Moton Museum And High Bridge Trail Will Team Up Well
Published 3:46 pm Tuesday, June 21, 2011
Two tremendous local resources have been making a similar and simultaneous journey toward establishing their full potential as natural and historical/cultural resources.
When all is said and done, these two local treasures, High Bridge Trail State Park and the Robert Russa Moton Museum, will combine and complement one another to our very great benefit-to our understanding and appreciation of both natural and cultural transcendence. And to the profound benefit of those who come to visit and learn for themselves.
High Bridge Trail State Park will live up to its name next spring when the bridge, itself, becomes the trail's centerpiece-a bird's eye view eight football fields long across the Appomattox River valley.
Those afraid of heights shouldn't worry about trail and terror because there will be plenty of fall-proof protection. Accompanied by the park's manager Eric Hougland, a recent venture out on the bridge far enough to know the finished product will provide stunning vistas was just a taste of views to come.
The spring of 2012 will be perfect timing, opening the bridge for spring, summer and fall next year-peak months. But even winter will take the breath away from High Bridge. Especially on cold days. The bridge attracts breezes out of the sky the way clues attract Sherlock Holmes.
Speaking of attraction, High Bridge Trail State Park will begin attracting folks to Farmville in ever-increasing numbers once word of the bridge's opening spreads about this wonderful natural resource that adds so much to our own quality of life while positively contributing to the economy.
Our cultural resources are perfect companion partners with our parks and trails to enrich our community. Fittingly, at the same time that work has been proceeding on High Bridge Trail State Park, the Robert Russa Moton Museum has seen much renovation work and progress toward the full realization of its interpretative galleries. When it re-opens to the public in late August, the first spreading of its transformational wings will be obvious.
Ultimately, the museum will feature six galleries, each telling an important chapter of the civil rights history begun at the former R. R. Moton High School by Barbara Rose Johns and her classmates in their strike against separate and unequal school facilities for African Americans in 1951 and continued by those who followed.
The first gallery will be the auditorium from which the historic student strike began. The museum's website speaks about a collection of photos dating back to the 1951 strike, as well as news stories that will take the visitor “through the Moton story. Original writing from the diary of strike leader, Barbara Johns, and many other exciting and educational items (will be) on display. Perhaps the most exciting experience of all is being able to stand on the same stage that Barbara Johns did in 1951 when she delivered her speech to the entire student body.”
High Bridge Trail and the Moton Museum, which anchors the 14-locality Civil Rights in Education Heritage Trail, are more than local treasures and so they will demonstrably prove in the years ahead. Together, they will give tourists a reason to do more than stop by our community for a couple of hours to enjoy one or the other. Together, they are a compelling reason to stay the night-to hike the trail and tour the museum the next day, or tour the museum and hike the trail the next day.
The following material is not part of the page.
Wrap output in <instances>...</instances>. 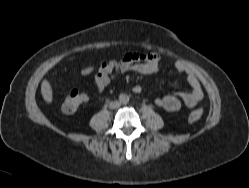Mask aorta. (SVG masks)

And, from a local financial point of view, that will make all the economic difference in the world, helping to create and sustain jobs for our people and raise the quality of life for them and their children.
When a community convinces tourists to spend the night, dollars are spent in those local economies in far greater numbers than are spent by day-trippers. Importantly, tourist dollars, new dollars from the outside, are an economic transfusion coursing through a community's economic veins, with a proportionally greater impact than dollars generated from within the community.
A transfusion of new dollars rather than a recirculation of the old dollars.
But this isn't simply a matter of dollars and cents. It is also very much about the senses.
In High Bridge Trail State Park and the R. R. Moton Museum, all of us can see the beauty of Virginia's Heartland and feel the powerful beating of America's heart.
(Editor's note: it is important to stress that High Bridge is not open and to emphasize the several signs and barriers which clearly state the bridge and even the approach to the proximity to the bridge are closed to the public and that anyone breaching that perimeter will be guilty of trespassing, in addition to endangering their lives. Wait until next spring. The Herald was invited by the park's manager Eric Hougland to visit the work zone, accompanied by him and with permission, for a news story on the progress by Keith Barber Construction, Inc., the Farmville company turning High Bridge's 2,400 feet into a safe trail. Again, there are barriers and multiple signs declaring the under-construction bridgework to be off limits, so don't trespass and risk arrest and injury.)